Does this suggest we can technologically or even biologically engineer our way out of this? I doubt it. We weren’t able to do so when we had time to act; why do we think we’ll be able to do so when it’s too late?

But when I think of how frightening the world and our future seems to be, I’m reminded of Cormack McCarthy’s No Country for Old Men. His moral, as I understand it, is that violence is random, even for the violent, and that this has always been the case. Emperors, insurrectionists and messiahs have been fighting for power with the souls of men since our species evolved.

So what do we do? This is the torment we shared in Grill those years ago. From an Eastern Philosophy point of view, we are to be still. From a Western Religious perspective, “be still and know God.” But as we’re fond of attributing Edmund Burke, “All that is necessary for the triumph of evil is that good men do nothing.”

Last Monday I was teaching a class on leadership styles: autocratic, democratic and abdicratic strategies you adopt depending on interpersonal or environmental conditions. I told my students: “Lead from the center. Disappear into the river of group dynamics, become more active or passive as a leader as the situation dictates. …then return to center as the situation changes.”

As I consider the multiplying issues that all demand our reaction, I think of Tai Chi, how the movements quietly extend and return within our immediate reach, never over extending our balance.

It must be that balance is in leading our world, our time from center, extending our action or passion to what is proximal and touchable for us, returning to stillness as the river flows.

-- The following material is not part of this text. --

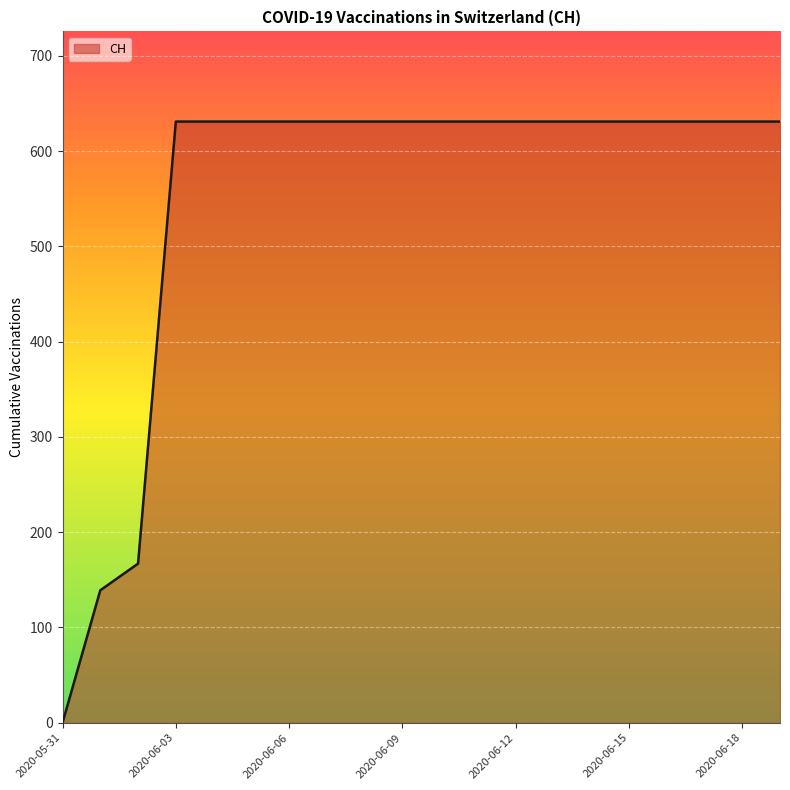

What is the difference between the maximum and minimum values?

631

At the end of Lovelock’s interview, he’s asked why he’s smiling in the face of such hopelessness. He answers, “That’s because I believe you enjoy it while you can. …It’s been an incredibly beautiful world.”

When the Taoist Master Lieh Tzu was confronted by “the effortless scattering of change, the billows and waves of history flowing away,” it is said…

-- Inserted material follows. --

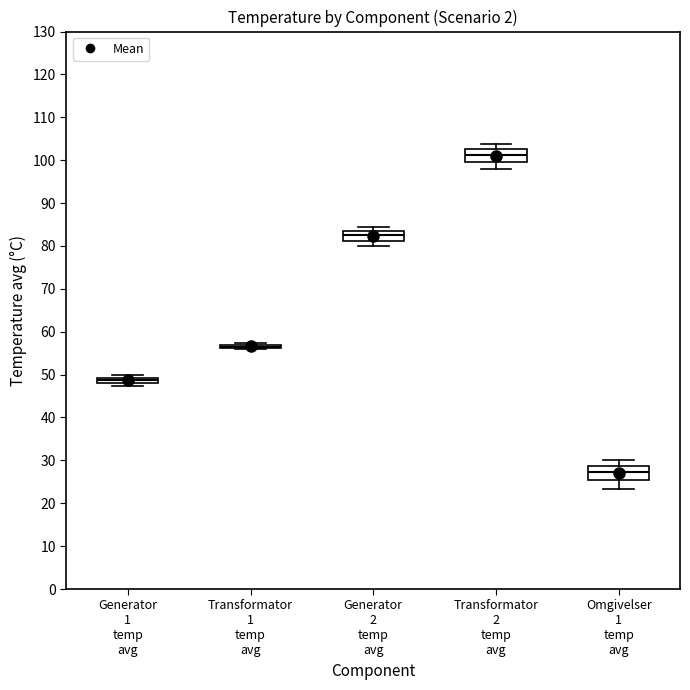

Where is the lower edge of the box for Generator 1 temp avg on the y-axis? The values are not printed on the chart, so give them approximately, as read against the axis.

48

[He] realized that he hadn’t even begun to understand Tao, so he returned home and didn’t leave for three years. He cooked for his wife, and fed the pigs as though he were feeding people. Human pursuits meant nothing to him. He whittled and polished himself back to utter simplicity: a body standing alone like a clump of earth. Taking this refuge in the midst of all confusion, he kept himself whole to the end (Hinton, 1997, Chuang Tzu: The Inner Chapters).

Now Lieh Tzu was one of the three great philosophers of Taoism, and the most practical.

To paraphrase Clarke and Brackett, I find his brand of hope to be indistinguishable from magic.